Your so right. I’m so damn mad at him I’m spitting nails.
We've always known here on FR that Hillary was much more dangerously prone to this beyond unleashing a few ashtrays.
In a scene from the frenzied Clinton transition after the 1992 election, Bernstein portrays Mrs. Clinton sitting down with top political adviser Dick Morris, musing over what position to take in the new administration. Hillary thought she might make a fine attorney general until someone remembered the Bobby Kennedy law that forbade a president from making nepotism appointments to his cabinet. She thought about becoming White House chief of staff Bernstein reports that Morris was one of several people with whom Hillary discussed the question of being chief of staff. Or perhaps she might be the chief domestic-policy adviser.Anybody who knows their Seinfeld will recognize in this wacky Hillary/Dick Morris scene the echoes of a famous scene from Seinfeld Episode 12: The Revenge. After getting angry and quitting his real estate sales job, George, sitting on the floor in Jerry's apartment, discusses with Jerry some ideas for jobs he might like to have:
Hillary Rodham Clinton: the George Costanza of American politics.
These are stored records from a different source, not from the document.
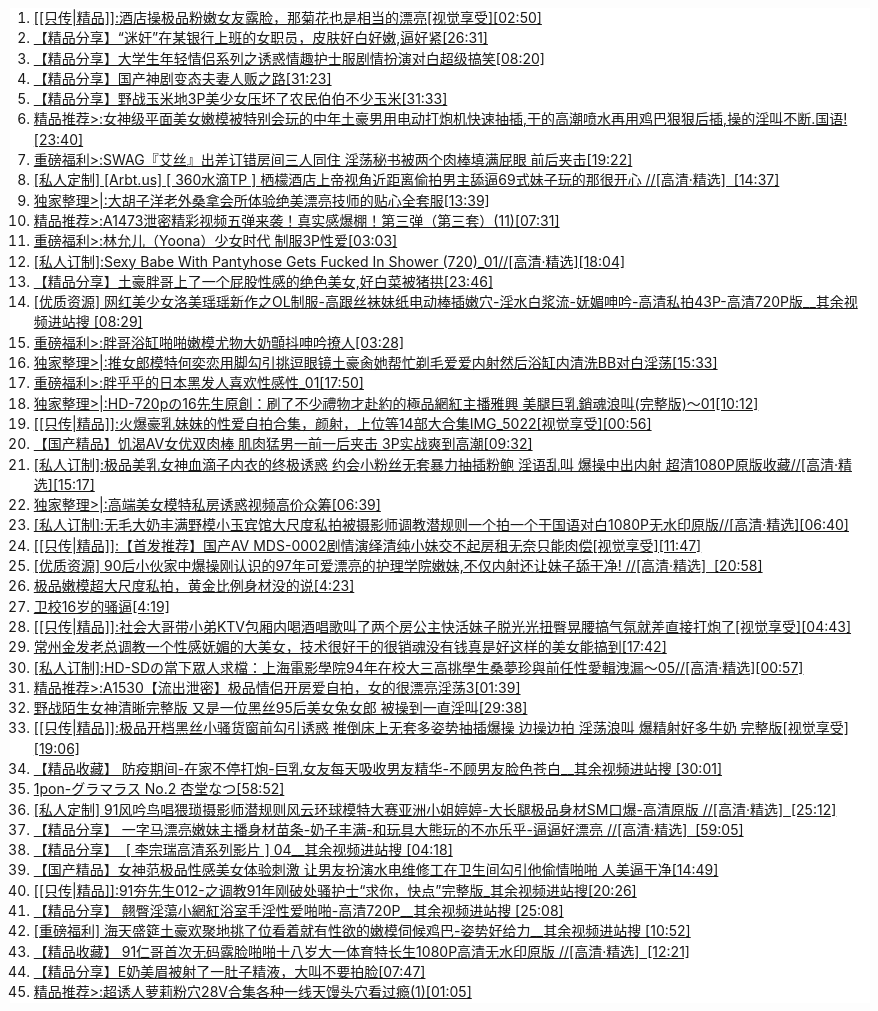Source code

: 1. [ [[只传|精品]]:酒店操极品粉嫩女友露脸，那菊花也是相当的漂亮[视觉享受][02:50] ]( https://yaoshe124.com/embed/9647)
1. [ 【精品分享】“迷奸”在某银行上班的女职员，皮肤好白好嫩,逼好紧[26:31] ]( https://ppse084.com/play/video.php?id=37)
1. [ 【精品分享】大学生年轻情侣系列之诱惑情趣护士服剧情扮演对白超级搞笑[08:20] ]( https://ppse084.com/play/video.php?id=43)
1. [ 【精品分享】国产神剧变态夫妻人贩之路[31:23] ]( https://ppse084.com/play/video.php?id=38)
1. [ 【精品分享】野战玉米地3P美少女压坏了农民伯伯不少玉米[31:33] ]( https://ppse084.com/play/video.php?id=40)
1. [ 精品推荐&gt;:女神级平面美女嫩模被特别会玩的中年土豪男用电动打炮机快速抽插,干的高潮喷水再用鸡巴狠狠后插,操的淫叫不断.国语![23:40] ]( https://xxhu73.com/embed/5509)
1. [ 重磅福利&gt;:SWAG『艾丝』出差订错房间三人同住 淫荡秘书被两个肉棒填满屁眼 前后夹击[19:22] ]( https://hctv4.xyz/embed/10628)
1. [ [私人定制] [Arbt.us] [ 360水滴TP ] 栖檬酒店上帝视角近距离偷拍男主舔逼69式妹子玩的那很开心 //[高清·精选]&nbsp; [14:37] ]( https://baiduyunkan.com/embed/21322388fcd49452e20e6dd305692d8ce1e94?id=1230)
1. [ 独家整理&gt;|:大胡子洋老外桑拿会所体验绝美漂亮技师的贴心全套服[13:39] ]( https://ppx222.com/embed/2643)
1. [ 精品推荐&gt;:A1473泄密精彩视频五弹来袭！真实感爆棚！第三弹（第三套）(11)[07:31] ]( https://xxhu73.com/embed/5215)
1. [ 重磅福利&gt;:林允儿（Yoona）少女时代 制服3P性爱[03:03] ]( https://hctv4.xyz/embed/15558)
1. [ [私人订制]:Sexy Babe With Pantyhose Gets Fucked In Shower (720)_01//[高清·精选][18:04] ]( https://yuese102.com/embed/5599)
1. [ 【精品分享】土豪胖哥上了一个屁股性感的绝色美女,好白菜被猪拱[23:46] ]( https://ppse084.com/play/video.php?id=42)
1. [ [优质资源] 网红美少女洛美瑶瑶新作之OL制服-高跟丝袜妹纸电动棒插嫩穴-淫水白浆流-妩媚呻吟-高清私拍43P-高清720P版__其余视频进站搜 [08:29] ]( https://baiduyunkan.com/embed/21322b62b5a2f5bfdacb73afdaf2f4841009f?id=5550)
1. [ 重磅福利&gt;:胖哥浴缸啪啪嫩模尤物大奶顫抖呻吟撩人[03:28] ]( https://hctv4.xyz/embed/2388)
1. [ 独家整理&gt;|:推女郎模特何奕恋用脚勾引挑逗眼镜土豪肏她帮忙剃毛爱爱内射然后浴缸内清洗BB对白淫荡[15:33] ]( https://ppx222.com/embed/4483)
1. [ 重磅福利&gt;:胖乎乎的日本黑发人喜欢性感性_01[17:50] ]( https://hctv4.xyz/embed/6006)
1. [ 独家整理&gt;|:HD-720pの16先生原創：刷了不少禮物才赴約的極品網紅主播雅興 美腿巨乳銷魂浪叫(完整版)～01[10:12] ]( https://ppx222.com/embed/22724)
1. [ [[只传|精品]]:火爆豪乳妹妹的性爱自拍合集，颜射，上位等14部大合集IMG_5022[视觉享受][00:56] ]( https://yaoshe124.com/embed/3326)
1. [ 【国产精品】饥渴AV女优双肉棒 肌肉猛男一前一后夹击 3P实战爽到高潮[09:32] ]( https://www.666dav.com/vod/136044/)
1. [ [私人订制]:极品美乳女神血滴子内衣的终极诱惑 约会小粉丝无套暴力抽插粉鲍 淫语乱叫 爆操中出内射 超清1080P原版收藏//[高清·精选][15:17] ]( https://yuese102.com/embed/26015)
1. [ 独家整理&gt;|:高端美女模特私房诱惑视频高价众筹[06:39] ]( https://ppx222.com/embed/39167)
1. [ [私人订制]:无毛大奶丰满野模小玉宾馆大尺度私拍被摄影师调教潜规则一个拍一个干国语对白1080P无水印原版//[高清·精选][06:40] ]( https://yuese102.com/embed/31739)
1. [ [[只传|精品]]:【首发推荐】国产AV MDS-0002剧情演绎清纯小妹交不起房租无奈只能肉偿[视觉享受][11:47] ]( https://yaoshe124.com/embed/49381)
1. [ [优质资源] 90后小伙家中爆操刚认识的97年可爱漂亮的护理学院嫩妹,不仅内射还让妹子舔干净! //[高清·精选]&nbsp; [20:58] ]( https://baiduyunkan.com/embed/21322789241017931b6a12b17c4e787e37141?id=656)
1. [ 极品嫩模超大尺度私拍，黄金比例身材没的说[4:23] ]( http://www.99a54.com/embed/81080)
1. [ 卫校16岁的骚逼[4:19] ]( http://www.99a54.com/embed/81055)
1. [ [[只传|精品]]:社会大哥带小弟KTV包厢内喝酒唱歌叫了两个房公主快活妹子脱光光扭臀晃腰搞气氛就差直接打炮了[视觉享受][04:43] ]( https://yaoshe124.com/embed/35888)
1. [ 常州金发老总调教一个性感妩媚的大美女，技术很好干的很销魂没有钱真是好这样的美女能搞到[17:42] ]( http://www.99a54.com/embed/86840)
1. [ [私人订制]:HD-SDの當下眾人求檔：上海電影學院94年在校大三高挑學生桑夢珍與前任性愛輯洩漏～05//[高清·精选][00:57] ]( https://yuese102.com/embed/12771)
1. [ 精品推荐&gt;:A1530【流出泄密】极品情侣开房爱自拍，女的很漂亮淫荡3[01:39] ]( https://xxhu73.com/embed/4692)
1. [ 野战陌生女神清晰完整版 又是一位黑丝95后美女兔女郎 被操到一直淫叫[29:38] ]( http://www.99a54.com/embed/81005)
1. [ [[只传|精品]]:极品开档黑丝小骚货窗前勾引诱惑 推倒床上无套多姿势抽插爆操 边操边拍 淫荡浪叫 爆精射好多牛奶 完整版[视觉享受][19:06] ]( https://yaoshe124.com/embed/20729)
1. [ 【精品收藏】 防疫期间-在家不停打炮-巨乳女友每天吸收男友精华-不顾男友脸色苍白__其余视频进站搜 [30:01] ]( https://baiduyunkan.com/embed/213221aab0710943c71397a6a805a8c4eea70?id=6398)
1. [ 1pon-グラマラス No.2 杏堂なつ[58:52] ]( http://www.99a54.com/embed/86825)
1. [ [私人定制] 91风吟鸟唱猥琐摄影师潜规则风云环球模特大赛亚洲小姐婷婷-大长腿极品身材SM口爆-高清原版 //[高清·精选]&nbsp; [25:12] ]( https://baiduyunkan.com/embed/2132271262cfec47940f1520fc55d0acdf112?id=970)
1. [ 【精品分享】 一字马漂亮嫩妹主播身材苗条-奶子丰满-和玩具大熊玩的不亦乐乎-逼逼好漂亮 //[高清·精选]&nbsp; [59:05] ]( https://baiduyunkan.com/embed/213225ffecc99a87cb0e2045b3c57ce12bc6f?id=1376)
1. [ 【精品分享】&nbsp; [ 李宗瑞高清系列影片 ] 04__其余视频进站搜 [04:18] ]( https://baiduyunkan.com/embed/21322835b4f174edccd42bd02a2a13f1ee2ee?id=213)
1. [ 【国产精品】女神范极品性感美女体验刺激 让男友扮演水电维修工在卫生间勾引他偷情啪啪 人美逼干净[14:49] ]( https://www.666dav.com/vod/136048/)
1. [ [[只传|精品]]:91夯先生012-之调教91年刚破处骚护士“求你，快点”完整版_其余视频进站搜[20:26] ]( https://yaoshe124.com/embed/26939)
1. [ 【精品分享】 翹臀淫蕩小網紅浴室手淫性爱啪啪-高清720P__其余视频进站搜 [25:08] ]( https://baiduyunkan.com/embed/2132233e8ac3f8f2890f2f5daf6b790902e9f?id=5691)
1. [ [重磅福利] 海天盛筵土豪欢聚地挑了位看着就有性欲的嫩模伺候鸡巴-姿势好给力__其余视频进站搜 [10:52] ]( https://baiduyunkan.com/embed/21322ae344462a117aee86c841ee75b80e608?id=4554)
1. [ 【精品收藏】 91仁哥首次无码露脸啪啪十八岁大一体育特长生1080P高清无水印原版 //[高清·精选]&nbsp; [12:21] ]( https://baiduyunkan.com/embed/2132256982688343e15e532966780ead264e1?id=688)
1. [ 【精品分享】E奶美眉被射了一肚子精液，大叫不要拍脸[07:47] ]( https://ppse084.com/play/video.php?id=29)
1. [ 精品推荐&gt;:超诱人萝莉粉穴28V合集各种一线天馒头穴看过瘾(1)[01:05] ]( https://xxhu73.com/embed/2887)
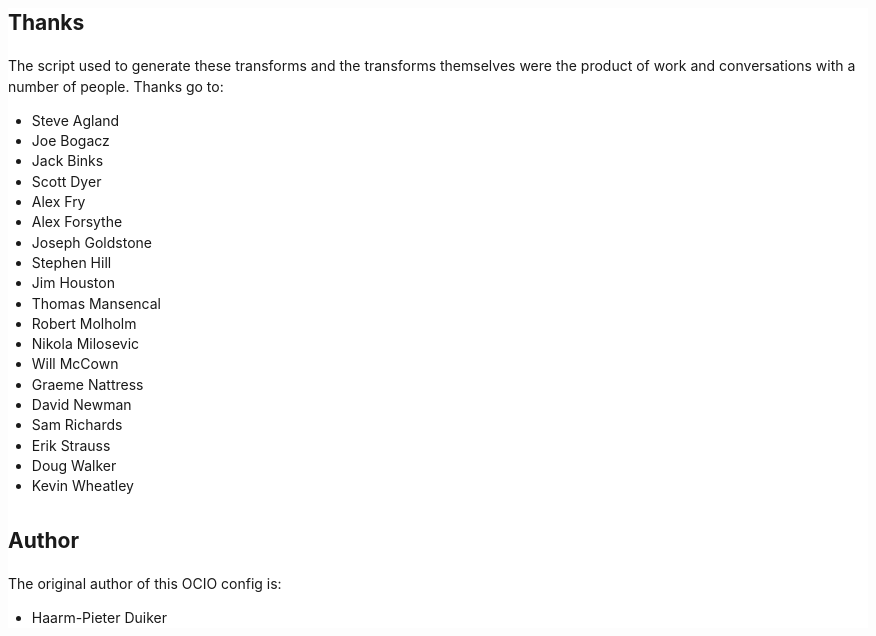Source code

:
Thanks
------
The script used to generate these transforms and the transforms themselves were the product of work and conversations with a number of people. Thanks go to:

- Steve Agland
- Joe Bogacz
- Jack Binks
- Scott Dyer
- Alex Fry
- Alex Forsythe
- Joseph Goldstone
- Stephen Hill
- Jim Houston
- Thomas Mansencal
- Robert Molholm
- Nikola Milosevic
- Will McCown
- Graeme Nattress
- David Newman
- Sam Richards
- Erik Strauss
- Doug Walker
- Kevin Wheatley

Author
------
The original author of this OCIO config is:

- Haarm-Pieter Duiker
GEORGE: I like sports. I could do something in sports. JERRY: Uh-huh. Uh-huh. In what capacity? GEORGE: You know, like the general manager of a baseball team or something. JERRY: Yeah. Well, that - that could be tough to get. GEORGE: Well, it doesn't even have to be the general manager. Maybe I could be like, an announcer. Like a color man. You know how I always make those interesting comments during the game. JERRY: Yeah. Yeah. You make good comments. GEORGE: What about that? JERRY: Well, they tend to give those jobs to ex-ballplayers and people that are, you know, in broadcasting. GEORGE: Well, that's really not fair. JERRY: I know. Well, okay. Okay. What else do ya like? GEORGE: Movies. I like to watch movies. JERRY: Yeah. Yeah. GEORGE: Do they pay people to watch movies? JERRY: Projectionists. GEORGE: That's true. JERRY: But you gotta know how to work the projector. GEORGE: Right. JERRY: And it's probably a union thing. GEORGE: (scoffs) Those unions. (sighs) Okay. Sports,...movies. What about a talk show host? JERRY: Talk show host. That's good. GEORGE: I think I'd be good at that. I talk to people all the time. Someone even told me once they thought I'd be a good talk show host. JERRY: Really? GEORGE: Yeah. A couple of people. I don't get that, though. Where do you start? JERRY: Well, that's where it gets tricky. GEORGE: You can't just walk into a building and say " I wanna be a talk show host." JERRY: I wouldn't think so. GEORGE: It's all politics.